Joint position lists
────────────────────────────────────────

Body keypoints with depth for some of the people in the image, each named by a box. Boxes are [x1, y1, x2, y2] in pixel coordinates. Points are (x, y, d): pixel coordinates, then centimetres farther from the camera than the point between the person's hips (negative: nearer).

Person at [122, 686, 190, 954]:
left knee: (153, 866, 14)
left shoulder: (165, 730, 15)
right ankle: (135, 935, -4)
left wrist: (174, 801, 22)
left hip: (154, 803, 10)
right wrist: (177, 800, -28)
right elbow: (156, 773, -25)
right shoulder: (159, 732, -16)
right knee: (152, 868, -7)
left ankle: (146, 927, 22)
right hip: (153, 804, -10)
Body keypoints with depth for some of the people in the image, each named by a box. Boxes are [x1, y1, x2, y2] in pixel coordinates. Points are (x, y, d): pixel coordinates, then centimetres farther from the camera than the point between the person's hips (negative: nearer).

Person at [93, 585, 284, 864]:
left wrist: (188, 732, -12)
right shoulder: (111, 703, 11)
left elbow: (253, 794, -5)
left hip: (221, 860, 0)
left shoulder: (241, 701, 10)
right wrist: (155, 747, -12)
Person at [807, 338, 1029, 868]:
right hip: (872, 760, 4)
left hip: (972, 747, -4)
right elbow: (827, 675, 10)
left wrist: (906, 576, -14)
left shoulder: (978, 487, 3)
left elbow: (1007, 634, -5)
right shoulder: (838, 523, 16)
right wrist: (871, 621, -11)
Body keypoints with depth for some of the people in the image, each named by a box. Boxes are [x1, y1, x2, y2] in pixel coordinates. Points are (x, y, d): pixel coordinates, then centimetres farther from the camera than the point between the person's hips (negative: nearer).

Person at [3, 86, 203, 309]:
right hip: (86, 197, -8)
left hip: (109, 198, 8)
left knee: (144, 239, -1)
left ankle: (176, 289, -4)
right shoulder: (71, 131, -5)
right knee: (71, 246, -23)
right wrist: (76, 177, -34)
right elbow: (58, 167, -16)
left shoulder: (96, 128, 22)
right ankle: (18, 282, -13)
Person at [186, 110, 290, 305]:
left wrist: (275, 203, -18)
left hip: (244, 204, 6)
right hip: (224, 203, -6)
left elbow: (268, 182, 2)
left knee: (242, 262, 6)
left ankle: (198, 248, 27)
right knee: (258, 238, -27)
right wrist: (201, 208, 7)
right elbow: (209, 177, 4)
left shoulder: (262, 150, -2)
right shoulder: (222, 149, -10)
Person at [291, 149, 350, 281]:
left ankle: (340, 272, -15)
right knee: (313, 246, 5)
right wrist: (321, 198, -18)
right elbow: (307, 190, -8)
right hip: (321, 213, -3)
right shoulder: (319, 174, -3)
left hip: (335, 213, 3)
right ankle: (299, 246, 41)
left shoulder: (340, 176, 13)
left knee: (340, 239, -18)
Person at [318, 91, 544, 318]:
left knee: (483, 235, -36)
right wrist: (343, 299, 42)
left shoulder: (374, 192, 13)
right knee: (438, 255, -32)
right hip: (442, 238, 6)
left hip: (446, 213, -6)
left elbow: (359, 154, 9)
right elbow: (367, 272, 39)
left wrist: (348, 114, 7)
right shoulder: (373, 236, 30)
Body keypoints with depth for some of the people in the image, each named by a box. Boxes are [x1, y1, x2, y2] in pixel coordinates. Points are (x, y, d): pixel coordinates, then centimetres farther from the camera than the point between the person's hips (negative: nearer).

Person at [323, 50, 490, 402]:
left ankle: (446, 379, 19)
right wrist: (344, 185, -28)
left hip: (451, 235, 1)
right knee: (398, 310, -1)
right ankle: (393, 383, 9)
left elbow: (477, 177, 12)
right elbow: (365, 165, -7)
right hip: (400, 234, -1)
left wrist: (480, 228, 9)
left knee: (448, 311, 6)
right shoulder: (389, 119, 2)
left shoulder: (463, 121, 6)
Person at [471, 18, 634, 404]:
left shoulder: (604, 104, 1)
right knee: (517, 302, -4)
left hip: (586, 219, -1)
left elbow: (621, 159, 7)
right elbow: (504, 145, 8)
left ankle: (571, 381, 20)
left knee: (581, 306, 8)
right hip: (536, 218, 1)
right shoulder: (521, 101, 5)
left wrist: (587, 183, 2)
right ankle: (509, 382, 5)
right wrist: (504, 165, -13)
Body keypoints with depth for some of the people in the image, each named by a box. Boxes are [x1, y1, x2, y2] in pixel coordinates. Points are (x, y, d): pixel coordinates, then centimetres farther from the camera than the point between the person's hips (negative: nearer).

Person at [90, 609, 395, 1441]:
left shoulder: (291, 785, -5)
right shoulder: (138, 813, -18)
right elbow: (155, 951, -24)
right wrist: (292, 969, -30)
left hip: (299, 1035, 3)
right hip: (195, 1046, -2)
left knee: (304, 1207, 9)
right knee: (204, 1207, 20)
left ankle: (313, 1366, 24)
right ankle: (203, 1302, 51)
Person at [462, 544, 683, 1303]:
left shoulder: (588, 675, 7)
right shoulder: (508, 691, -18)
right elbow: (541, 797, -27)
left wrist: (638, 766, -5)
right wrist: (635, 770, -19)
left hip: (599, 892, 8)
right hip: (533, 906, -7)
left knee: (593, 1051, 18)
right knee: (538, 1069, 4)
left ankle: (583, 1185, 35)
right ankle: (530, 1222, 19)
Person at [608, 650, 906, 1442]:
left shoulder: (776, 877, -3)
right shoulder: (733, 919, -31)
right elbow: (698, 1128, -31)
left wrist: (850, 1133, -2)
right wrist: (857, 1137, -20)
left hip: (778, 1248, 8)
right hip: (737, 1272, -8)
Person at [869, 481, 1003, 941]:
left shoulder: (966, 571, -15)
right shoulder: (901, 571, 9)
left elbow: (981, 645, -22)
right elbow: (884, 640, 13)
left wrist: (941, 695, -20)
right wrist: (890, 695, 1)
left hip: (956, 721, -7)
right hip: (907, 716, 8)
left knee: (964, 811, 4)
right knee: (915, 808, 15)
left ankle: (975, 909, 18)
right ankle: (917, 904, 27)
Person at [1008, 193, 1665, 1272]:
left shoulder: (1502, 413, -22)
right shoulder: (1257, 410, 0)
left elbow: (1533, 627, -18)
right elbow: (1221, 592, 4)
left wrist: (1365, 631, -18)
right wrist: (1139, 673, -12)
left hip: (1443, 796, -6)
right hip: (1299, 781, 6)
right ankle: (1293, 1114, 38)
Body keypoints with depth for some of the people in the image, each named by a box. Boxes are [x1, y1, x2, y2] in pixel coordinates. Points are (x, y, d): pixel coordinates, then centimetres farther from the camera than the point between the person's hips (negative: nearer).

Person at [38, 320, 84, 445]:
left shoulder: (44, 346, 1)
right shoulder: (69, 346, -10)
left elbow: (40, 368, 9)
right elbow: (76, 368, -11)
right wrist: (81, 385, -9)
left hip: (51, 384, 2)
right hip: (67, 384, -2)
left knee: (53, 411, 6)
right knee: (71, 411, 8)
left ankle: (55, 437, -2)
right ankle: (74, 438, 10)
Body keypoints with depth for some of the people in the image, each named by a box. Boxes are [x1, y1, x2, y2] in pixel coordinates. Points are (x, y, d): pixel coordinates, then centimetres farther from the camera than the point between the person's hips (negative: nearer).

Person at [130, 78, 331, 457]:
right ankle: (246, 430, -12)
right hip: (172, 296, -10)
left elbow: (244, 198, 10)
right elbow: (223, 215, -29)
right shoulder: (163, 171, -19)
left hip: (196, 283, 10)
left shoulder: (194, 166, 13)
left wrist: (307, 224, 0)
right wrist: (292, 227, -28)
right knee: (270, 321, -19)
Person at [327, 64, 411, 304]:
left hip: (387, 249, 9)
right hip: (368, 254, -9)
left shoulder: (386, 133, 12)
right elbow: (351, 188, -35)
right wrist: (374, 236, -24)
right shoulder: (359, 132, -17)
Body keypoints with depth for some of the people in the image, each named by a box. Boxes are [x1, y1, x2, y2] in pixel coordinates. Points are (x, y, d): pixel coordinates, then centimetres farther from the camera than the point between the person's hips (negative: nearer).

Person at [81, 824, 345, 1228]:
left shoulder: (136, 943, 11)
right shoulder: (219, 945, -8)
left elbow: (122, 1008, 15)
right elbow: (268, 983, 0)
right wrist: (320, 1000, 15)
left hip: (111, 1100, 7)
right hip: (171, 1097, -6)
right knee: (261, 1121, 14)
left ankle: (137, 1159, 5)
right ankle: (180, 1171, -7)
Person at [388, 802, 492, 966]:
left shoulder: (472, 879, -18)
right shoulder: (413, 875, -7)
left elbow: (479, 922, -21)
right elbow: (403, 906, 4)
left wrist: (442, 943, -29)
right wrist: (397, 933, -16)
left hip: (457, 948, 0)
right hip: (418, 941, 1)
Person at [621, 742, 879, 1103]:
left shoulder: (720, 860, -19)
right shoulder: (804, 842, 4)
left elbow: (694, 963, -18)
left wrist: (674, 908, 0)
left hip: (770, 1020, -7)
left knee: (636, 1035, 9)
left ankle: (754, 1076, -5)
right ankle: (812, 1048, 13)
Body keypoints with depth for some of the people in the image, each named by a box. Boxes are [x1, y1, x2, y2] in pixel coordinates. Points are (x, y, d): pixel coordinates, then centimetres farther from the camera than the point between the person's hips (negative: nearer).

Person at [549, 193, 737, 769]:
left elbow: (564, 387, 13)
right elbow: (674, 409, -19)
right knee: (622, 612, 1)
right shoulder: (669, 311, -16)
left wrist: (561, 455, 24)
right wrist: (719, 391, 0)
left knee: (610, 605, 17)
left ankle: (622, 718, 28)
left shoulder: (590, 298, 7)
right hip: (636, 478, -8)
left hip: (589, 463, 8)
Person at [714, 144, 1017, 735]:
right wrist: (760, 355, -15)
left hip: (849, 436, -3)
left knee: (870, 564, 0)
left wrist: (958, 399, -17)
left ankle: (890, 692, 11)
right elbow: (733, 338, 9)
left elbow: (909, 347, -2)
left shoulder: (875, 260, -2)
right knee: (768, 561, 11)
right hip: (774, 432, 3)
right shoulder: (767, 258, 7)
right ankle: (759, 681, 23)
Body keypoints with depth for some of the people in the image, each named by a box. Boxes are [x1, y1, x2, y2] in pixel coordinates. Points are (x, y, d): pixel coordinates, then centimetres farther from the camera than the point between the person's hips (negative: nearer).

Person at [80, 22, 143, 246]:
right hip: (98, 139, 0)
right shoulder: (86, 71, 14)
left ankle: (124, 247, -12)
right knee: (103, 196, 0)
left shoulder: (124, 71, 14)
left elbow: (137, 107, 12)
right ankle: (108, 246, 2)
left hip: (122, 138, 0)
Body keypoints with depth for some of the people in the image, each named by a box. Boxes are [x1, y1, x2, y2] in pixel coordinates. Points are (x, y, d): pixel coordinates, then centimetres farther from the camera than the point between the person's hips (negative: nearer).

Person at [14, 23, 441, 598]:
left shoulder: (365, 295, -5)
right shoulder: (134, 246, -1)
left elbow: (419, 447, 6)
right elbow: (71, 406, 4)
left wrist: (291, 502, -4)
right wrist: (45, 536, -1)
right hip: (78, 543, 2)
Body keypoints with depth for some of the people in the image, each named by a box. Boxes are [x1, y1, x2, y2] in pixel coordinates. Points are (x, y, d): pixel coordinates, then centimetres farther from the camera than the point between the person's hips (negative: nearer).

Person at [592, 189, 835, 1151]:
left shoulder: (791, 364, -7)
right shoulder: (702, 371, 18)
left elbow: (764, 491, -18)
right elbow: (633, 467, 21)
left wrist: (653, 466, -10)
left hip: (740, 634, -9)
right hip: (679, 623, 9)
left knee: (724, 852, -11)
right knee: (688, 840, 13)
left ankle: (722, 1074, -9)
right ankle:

────────────────────────────────────────

Task instructions » Output the material, starting with its first line and going on through the line containing "right wrist: (321, 198, -18)", as a Markdown table with the columns Row and Line. Leave out blank lines.

Reply »
| Row | Line |
|---|---|
| 1 | Body keypoints with depth for some of the people in the image, each named by a box. Boxes are [x1, y1, x2, y2] in pixel coordinates. Points are (x, y, d): pixel coordinates, then centimetres farther from the camera than the point between the person's hips (negative: nearer). |
| 2 | Person at [122, 686, 190, 954]: |
| 3 | left knee: (153, 866, 14) |
| 4 | left shoulder: (165, 730, 15) |
| 5 | right ankle: (135, 935, -4) |
| 6 | left wrist: (174, 801, 22) |
| 7 | left hip: (154, 803, 10) |
| 8 | right wrist: (177, 800, -28) |
| 9 | right elbow: (156, 773, -25) |
| 10 | right shoulder: (159, 732, -16) |
| 11 | right knee: (152, 868, -7) |
| 12 | left ankle: (146, 927, 22) |
| 13 | right hip: (153, 804, -10) |
| 14 | Body keypoints with depth for some of the people in the image, each named by a box. Boxes are [x1, y1, x2, y2] in pixel coordinates. Points are (x, y, d): pixel coordinates, then centimetres farther from the camera than the point between the person's hips (negative: nearer). |
| 15 | Person at [93, 585, 284, 864]: |
| 16 | left wrist: (188, 732, -12) |
| 17 | right shoulder: (111, 703, 11) |
| 18 | left elbow: (253, 794, -5) |
| 19 | left hip: (221, 860, 0) |
| 20 | left shoulder: (241, 701, 10) |
| 21 | right wrist: (155, 747, -12) |
| 22 | Person at [807, 338, 1029, 868]: |
| 23 | right hip: (872, 760, 4) |
| 24 | left hip: (972, 747, -4) |
| 25 | right elbow: (827, 675, 10) |
| 26 | left wrist: (906, 576, -14) |
| 27 | left shoulder: (978, 487, 3) |
| 28 | left elbow: (1007, 634, -5) |
| 29 | right shoulder: (838, 523, 16) |
| 30 | right wrist: (871, 621, -11) |
| 31 | Body keypoints with depth for some of the people in the image, each named by a box. Boxes are [x1, y1, x2, y2] in pixel coordinates. Points are (x, y, d): pixel coordinates, then centimetres farther from the camera than the point between the person's hips (negative: nearer). |
| 32 | Person at [3, 86, 203, 309]: |
| 33 | right hip: (86, 197, -8) |
| 34 | left hip: (109, 198, 8) |
| 35 | left knee: (144, 239, -1) |
| 36 | left ankle: (176, 289, -4) |
| 37 | right shoulder: (71, 131, -5) |
| 38 | right knee: (71, 246, -23) |
| 39 | right wrist: (76, 177, -34) |
| 40 | right elbow: (58, 167, -16) |
| 41 | left shoulder: (96, 128, 22) |
| 42 | right ankle: (18, 282, -13) |
| 43 | Person at [186, 110, 290, 305]: |
| 44 | left wrist: (275, 203, -18) |
| 45 | left hip: (244, 204, 6) |
| 46 | right hip: (224, 203, -6) |
| 47 | left elbow: (268, 182, 2) |
| 48 | left knee: (242, 262, 6) |
| 49 | left ankle: (198, 248, 27) |
| 50 | right knee: (258, 238, -27) |
| 51 | right wrist: (201, 208, 7) |
| 52 | right elbow: (209, 177, 4) |
| 53 | left shoulder: (262, 150, -2) |
| 54 | right shoulder: (222, 149, -10) |
| 55 | Person at [291, 149, 350, 281]: |
| 56 | left ankle: (340, 272, -15) |
| 57 | right knee: (313, 246, 5) |
| 58 | right wrist: (321, 198, -18) |